Birileri bize “Siyaha çok yaklaştın!”
diye seslenebilir
Kiminin
yaşamında gri alanlar çok geniştir ve oralarda dolaşır. Kimi içinse siyah-beyaz
alanlar daha nettir, dışına çıkmaz. Bazen gri alanlarda gezindiğimizi
düşünürken birileri bize “Siyaha çok yaklaştın!” diye seslenebilir. Farkında olmadan
alışkanlıklarımıza kapılmışızdır, süregelen tepkisizlik zamanla doğrumuz haline
gelmiştir. Bir hatırlatıcımızın olması durduğumuz alanlardaki varlığımızı
yeniden gözden geçirmemizin en büyük yardımcısıdır. Değişik fikirler ve
tartışmalar farkında olmadığımız gerçekleri yüzümüze vururken aynı zamanda
farkındalık yaratır.
Deniz
kenarında bir balıkçının, Taksim Meydanı’nda bir çiftin, eylemde bir çocuğun
fotoğrafını çektiğimizi düşünelim. Ya da yoksulluğa dikkat çekmek için
hazırlanmış bir fotoğraf yarışmasına gidelim. Sormamız gereken önemli bir soru
şudur: “Karşısına çıktığımız insanların hayatlarına nasıl bir müdahalede
bulunuyoruz? Müdahalemiz, fotoğrafımıza konu olan insanların hayatlarında
olumsuz gelişmelere neden oluyor mu?”
Başkalarının
hayatları üzerinde oluşturabileceğimiz olası negatif değişiklikler fotoğrafta durmamız
gereken alanları belirliyor. Çizilen sınırları sansür/otosansür olarak
değerlendirecek kişiler çıkabilir. Söz ettiğimiz katiyen sansür değil, sadece
haddini bilme meselesidir.
Galata
Fotoğrafhanesi’ndeki daha ilk derste, temel fotoğraf ilkelerini anlatırken
“Fotoğrafçı saldırgandır” biçiminde provakatif bir giriş yapmayı bir sorumluluk
olarak görüyorum. Fotoğraflarını çektiğimiz insanlar çoğu zaman karşımızda
çaresizler. Kaçımız fotoğrafını çektiğimiz insanları tanıyor ve onların
fotoğraflarını sergilerken onları da davet ediyor? Hatta aralarından kaçı
fotoğraflarının çekildiğinden haberdar? Başka insanların görüntülerini
kaydettiğimiz, hayatlarının bir parçasını da olsa rızalarını almadan dolaşıma
soktuğumuz, fotoğraflarından oluşan izinsiz sergiler düzenlediğimiz için
saldırganız.
Dört
haftalık bir eğitimin sonunda elinizde tuttuğunuz makineyi bir şekilde
kullanmayı öğreniyorsunuz. Ve kendinizi “fotoğrafçı” olarak tanımlayabiliyorsunuz.

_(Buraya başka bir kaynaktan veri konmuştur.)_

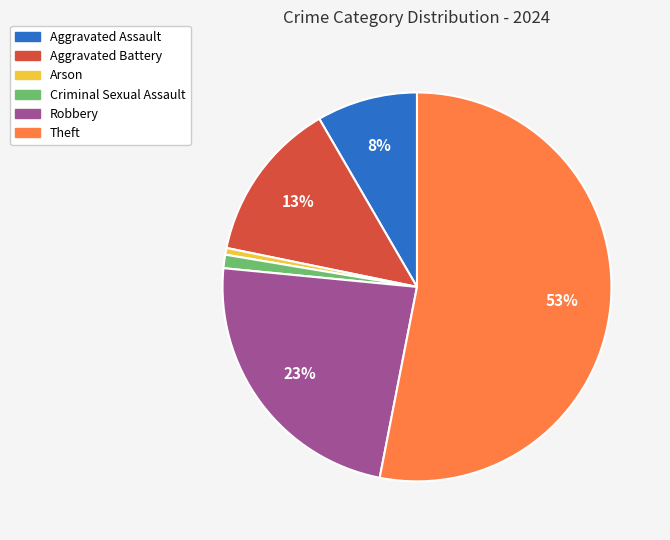

What is the largest slice in the pie chart?

Theft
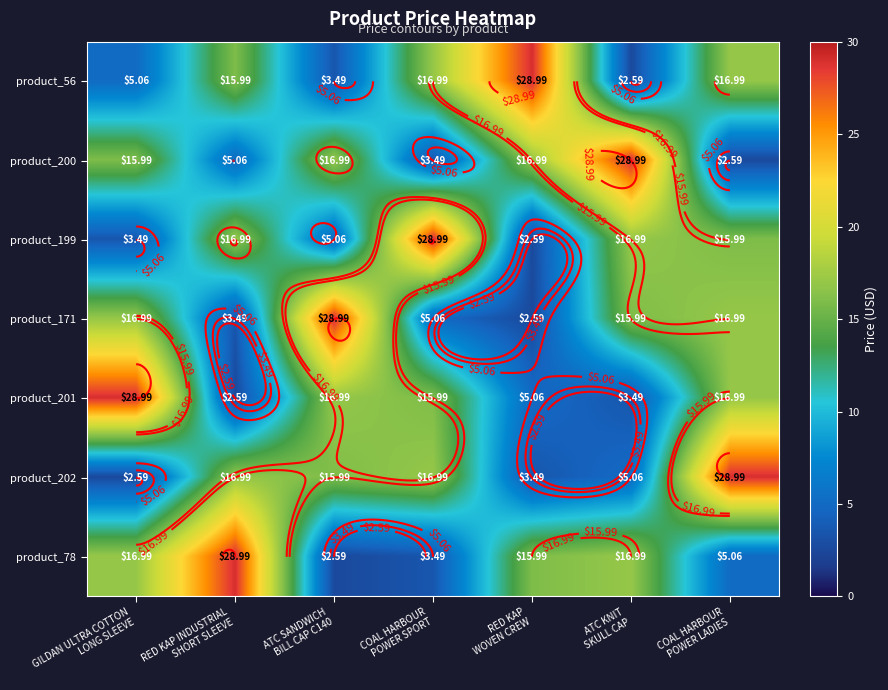

The value of product_56 at RED KAP INDUSTRIAL SHORT SLEEVE is 16.0. True or false?

True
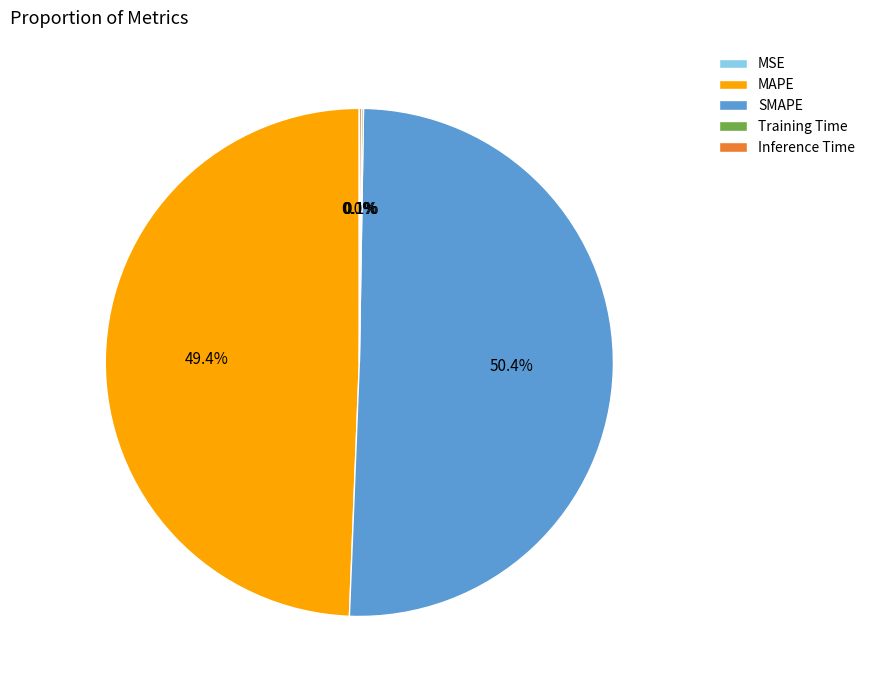

What is the majority slice?

SMAPE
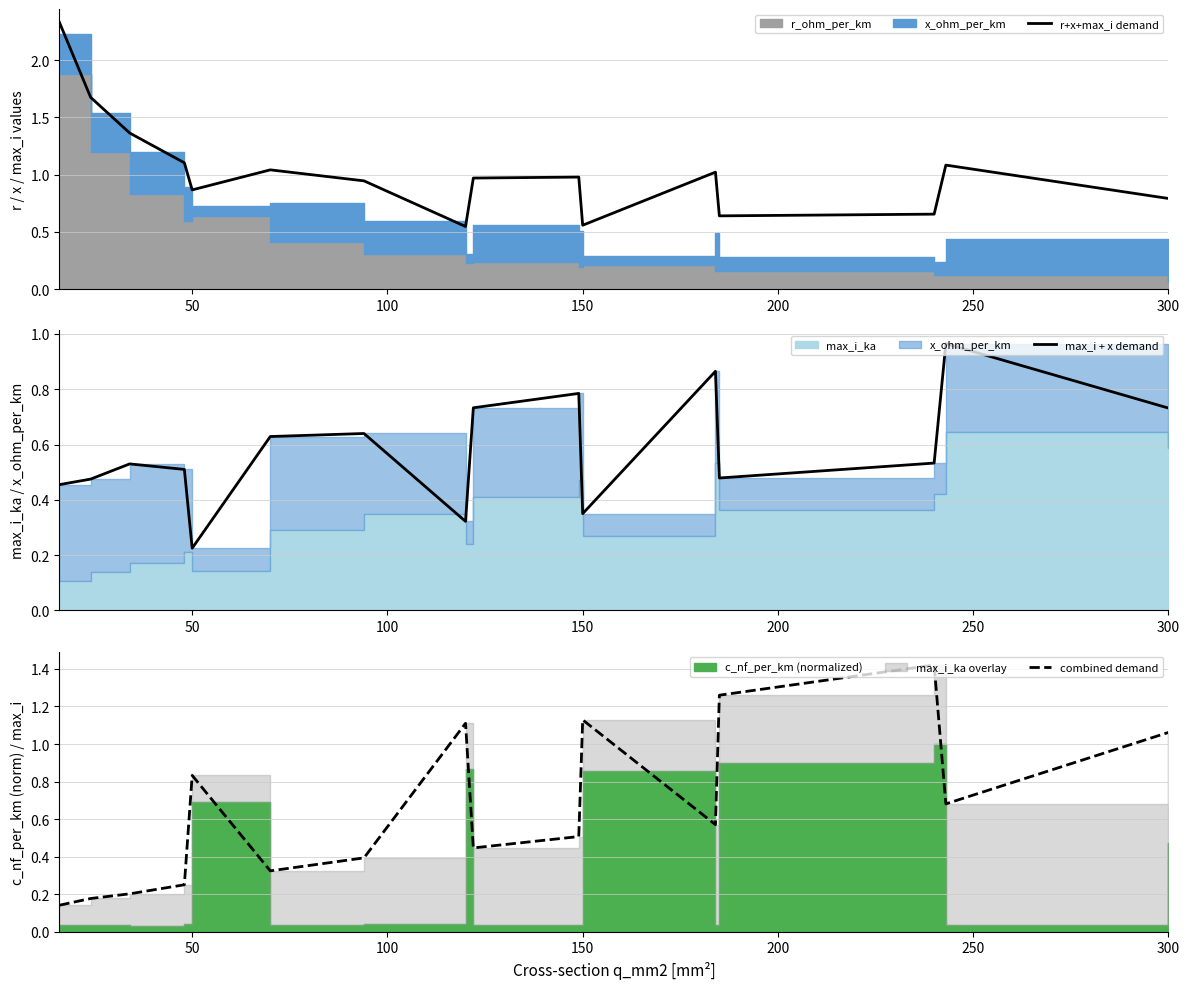

How many lines are shown in the chart?

3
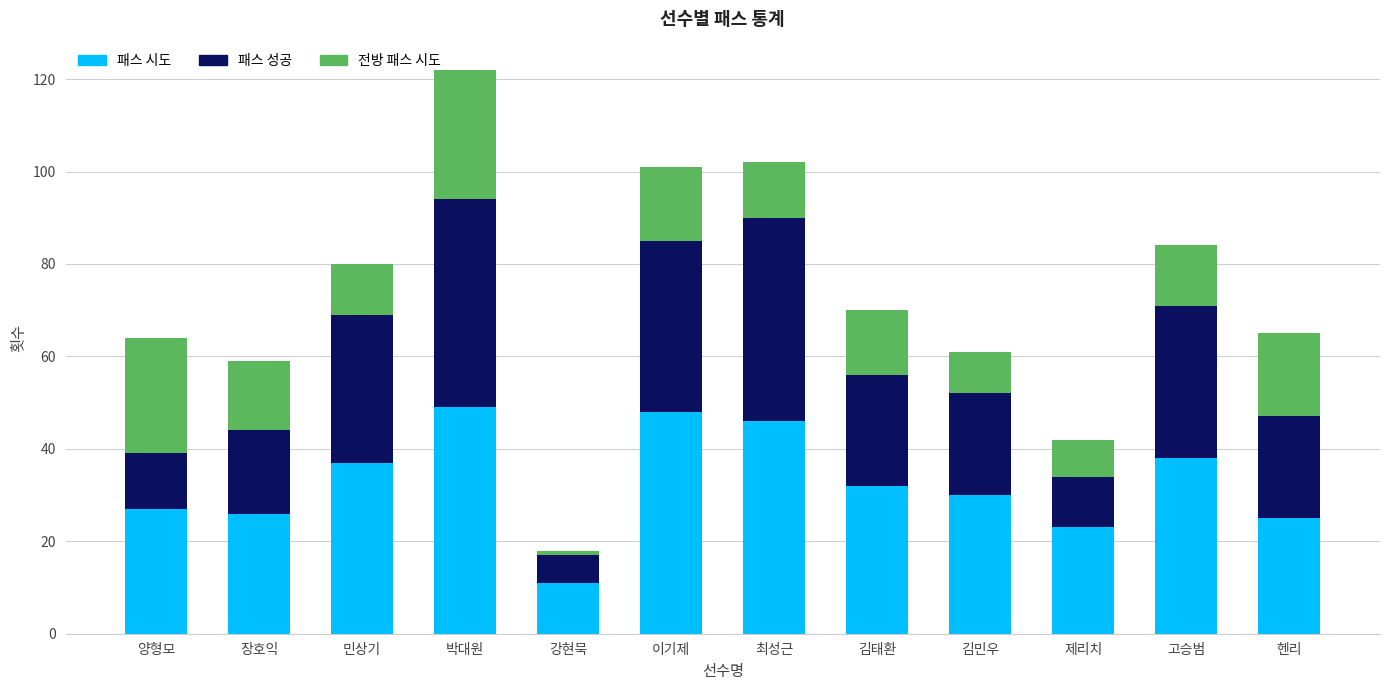

What is the maximum value for 패스 시도?

49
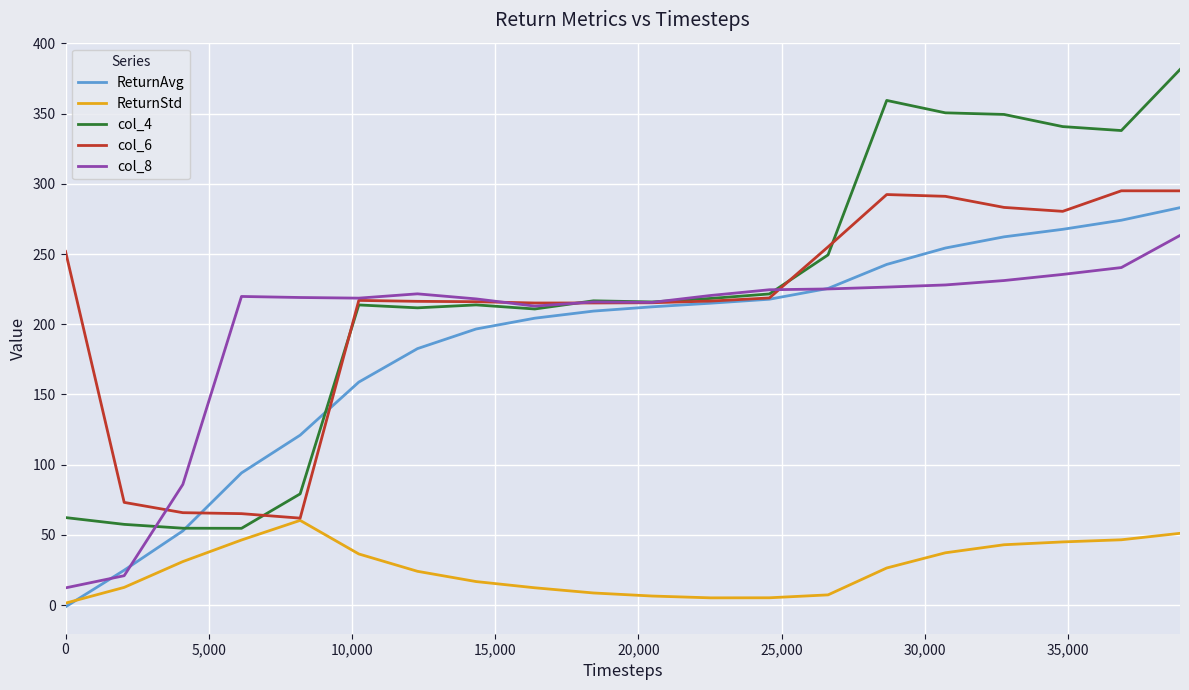

What is the lowest value of the col_8 series?

12.2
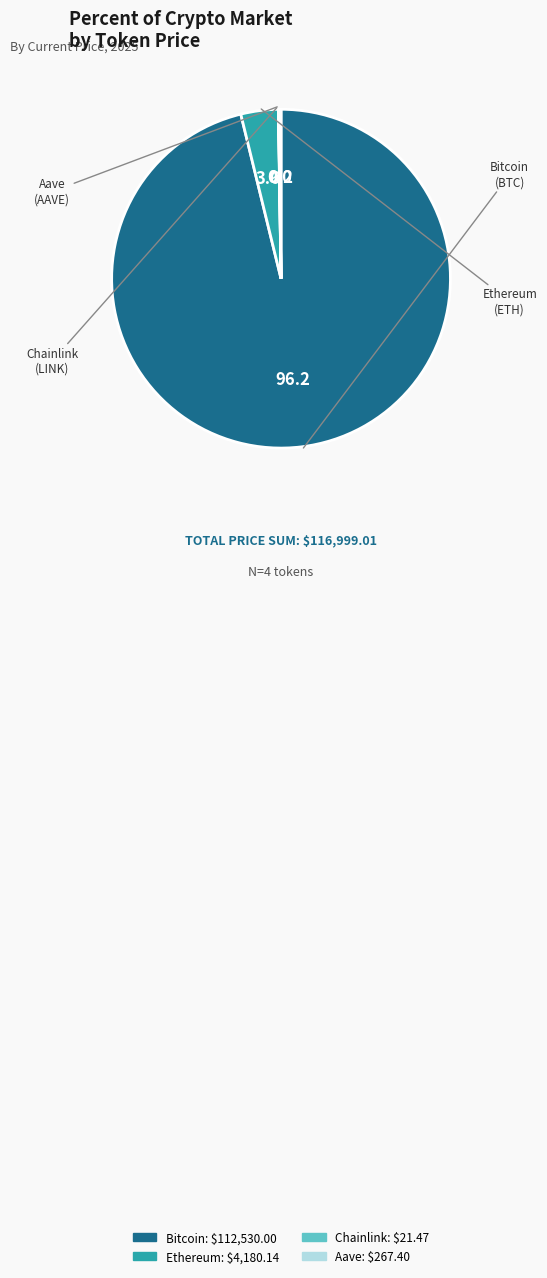

What is the largest slice in the pie chart?

Bitcoin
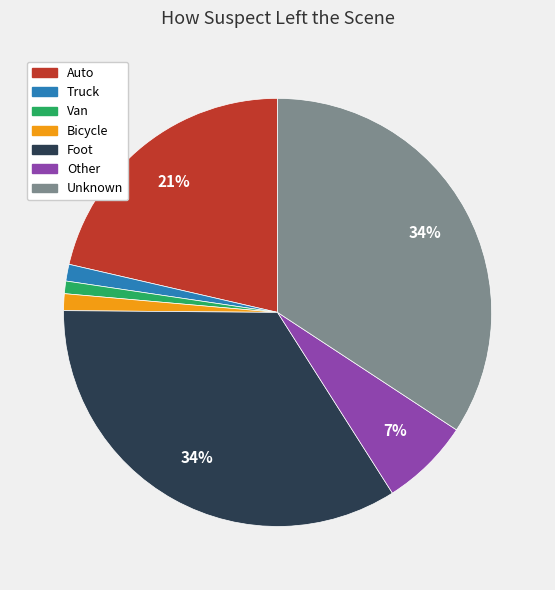

Is the sum of Truck and Van greater than half?

No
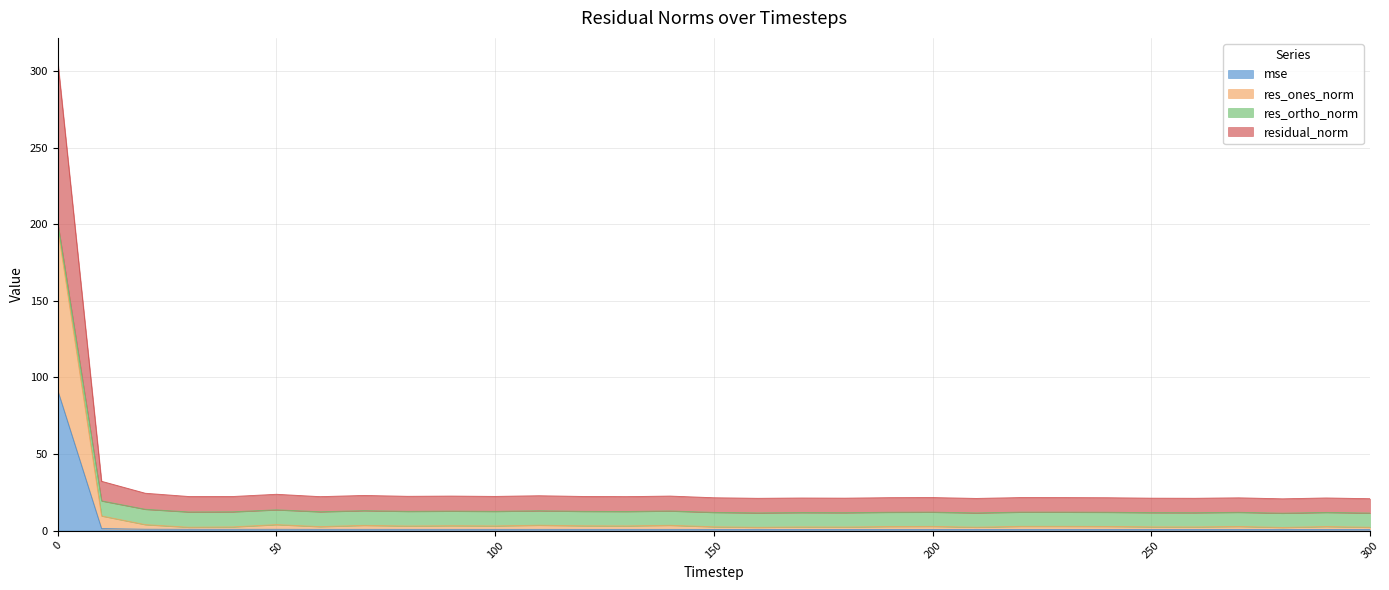

Where is the first local minimum for mse?

40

İçimizdeki saldırganı açığa çıkarmadan önce ve hatta diyaframı, enstantaneyi
öğrenmeden önce fotoğrafını çekeceğimiz insanların karşınızdaki pozisyonumuzu düşünmemizi
öneririm. Onların karşısındaki duruşumuzu sorgulamamızı da öneririm. Bırakın,
endişeler elinizi biraz olsun kilitlesin. Evet, çok rahat basmayalım
deklanşöre. Başkalarının hayatlarıyla kesişen noktalar kolay tüketilebilir,
aleniyete kavuşturulabilir alanlar olarak görülemez. “Tartışmalar sonunda
fotoğraf çekemeyecek hale geldik” diye hayıflanmak yerine defalarca düşünmeli
ve yeniden tartışmalıyız. Aynada kendimize karşı ya da sokaktaki insanın
karşısında “engelleniyoruz” duygusuna kapılsak da aynı tavrı sürdürmeliyiz.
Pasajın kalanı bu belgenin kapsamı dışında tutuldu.